Nous avons constaté lors de l’étude de la Crucifixion de Jésus selon le Coran que ce dernier ne validait pas nombre de thèses fondamentales du christianisme.[1] De plus, nous avons démontré que le Coran n’admettait pas le Retour de Jésus sur Terre dans les prodromes de la Fin des temps. Pour autant, la critique coranique n’apparaissait pas frontale, il ne s’agissait pas d’un rejet, mais d’une remise en question de ces points essentiels du dogme chrétien. À lire juste, le Coran présente une compréhension plus rationnelle de ces éléments constitutifs du Mystère, mais sans pour autant remettre en cause la foi chrétienne. De la même manière, le Coran a abordé la question de la Trinité, véritable pierre d’achoppement de l’intercompréhension religieuse. Il semble acquis pour les musulmans que la Trinité chrétienne est sévèrement rejetée par le Coran, ce qui renforce donc la position exclusiviste islamique, mais serait alors contradictoire avec la tolérance inclusiviste religieuse coranique qui, comme nous l’avons mis en évidence, est clairement revendiquée par le Texte.[2] Le sujet étant d’importance, nous lui consacrons deux volets, le présent concerne l’étude de la critique coranique des trinités et le second traite spécifiquement de la Trinité, puisqu’en réalité le Coran, contrairement à l’Islam, distingue nettement la Trinité des trinités marginales et/ou hérétiques et ne les aborde absolument pas de la même manière.

▶ _Données sources_:

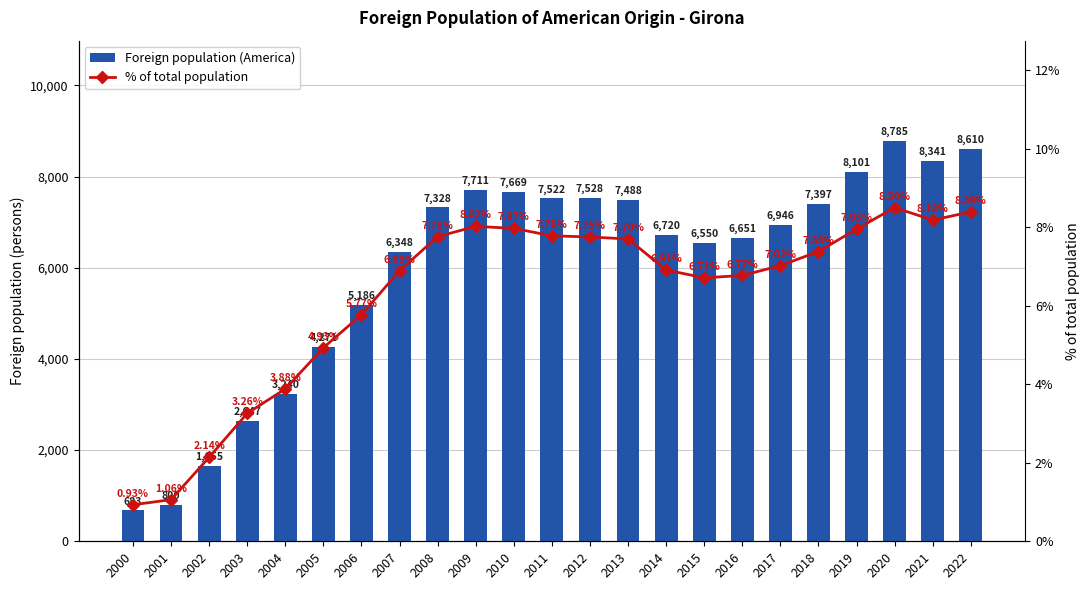

The Foreign population (America) series shows 771.8 at 2003. True or false?

False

▶ _Vos consignes_: D'après le document source, combien de volets sont consacrés au sujet de la Trinité, et sur quoi porte le présent volet ?

▶ _Exercice corrigé_: Deux volets sont consacrés au sujet, et le présent volet concerne l'étude de la critique coranique des trinités.